[Task material Boundary: Start]

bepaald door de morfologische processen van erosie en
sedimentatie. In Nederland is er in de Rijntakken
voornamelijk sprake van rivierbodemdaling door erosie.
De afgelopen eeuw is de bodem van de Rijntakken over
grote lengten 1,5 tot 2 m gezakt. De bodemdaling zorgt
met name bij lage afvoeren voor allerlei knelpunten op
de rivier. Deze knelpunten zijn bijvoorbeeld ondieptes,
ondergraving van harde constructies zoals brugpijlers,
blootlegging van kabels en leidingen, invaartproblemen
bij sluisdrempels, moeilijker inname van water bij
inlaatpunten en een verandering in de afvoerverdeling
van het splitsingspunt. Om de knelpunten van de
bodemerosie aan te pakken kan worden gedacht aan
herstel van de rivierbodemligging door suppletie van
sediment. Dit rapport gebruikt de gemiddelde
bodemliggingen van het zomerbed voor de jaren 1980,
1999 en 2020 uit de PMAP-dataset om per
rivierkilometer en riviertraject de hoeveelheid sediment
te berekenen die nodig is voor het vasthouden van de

[Task material Boundary: End]
[Task material Boundary: Start]

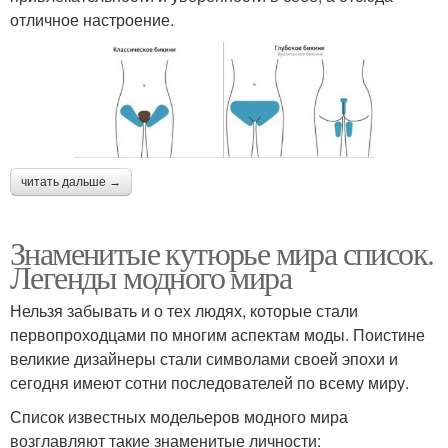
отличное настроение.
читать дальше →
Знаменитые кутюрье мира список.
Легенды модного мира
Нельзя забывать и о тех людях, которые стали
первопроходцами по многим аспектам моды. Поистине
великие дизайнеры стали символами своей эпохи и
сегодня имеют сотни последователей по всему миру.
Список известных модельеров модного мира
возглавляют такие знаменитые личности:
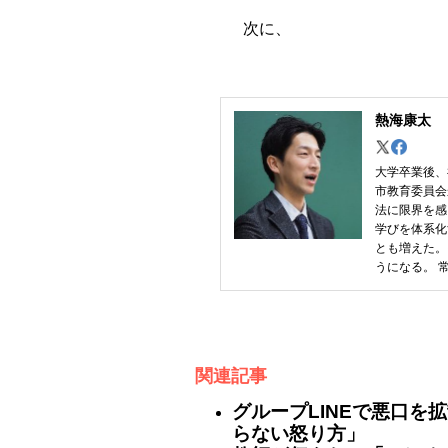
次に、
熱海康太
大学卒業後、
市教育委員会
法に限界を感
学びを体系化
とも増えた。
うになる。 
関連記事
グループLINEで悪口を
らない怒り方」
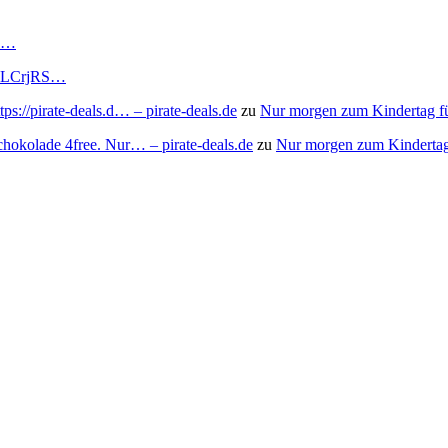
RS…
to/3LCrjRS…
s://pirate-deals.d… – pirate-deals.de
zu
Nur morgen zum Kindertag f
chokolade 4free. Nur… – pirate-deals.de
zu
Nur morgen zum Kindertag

[Task material Boundary: End]

## Instructions for the task
Reproduce the lines of the material above verbatim, starting at the line containing "bepaald door de" and ending at the line containing "te berekenen die", both included.

## Expected answer
bepaald door de morfologische processen van erosie en
sedimentatie. In Nederland is er in de Rijntakken
voornamelijk sprake van rivierbodemdaling door erosie.
De afgelopen eeuw is de bodem van de Rijntakken over
grote lengten 1,5 tot 2 m gezakt. De bodemdaling zorgt
met name bij lage afvoeren voor allerlei knelpunten op
de rivier. Deze knelpunten zijn bijvoorbeeld ondieptes,
ondergraving van harde constructies zoals brugpijlers,
blootlegging van kabels en leidingen, invaartproblemen
bij sluisdrempels, moeilijker inname van water bij
inlaatpunten en een verandering in de afvoerverdeling
van het splitsingspunt. Om de knelpunten van de
bodemerosie aan te pakken kan worden gedacht aan
herstel van de rivierbodemligging door suppletie van
sediment. Dit rapport gebruikt de gemiddelde
bodemliggingen van het zomerbed voor de jaren 1980,
1999 en 2020 uit de PMAP-dataset om per
rivierkilometer en riviertraject de hoeveelheid sediment
te berekenen die nodig is voor het vasthouden van de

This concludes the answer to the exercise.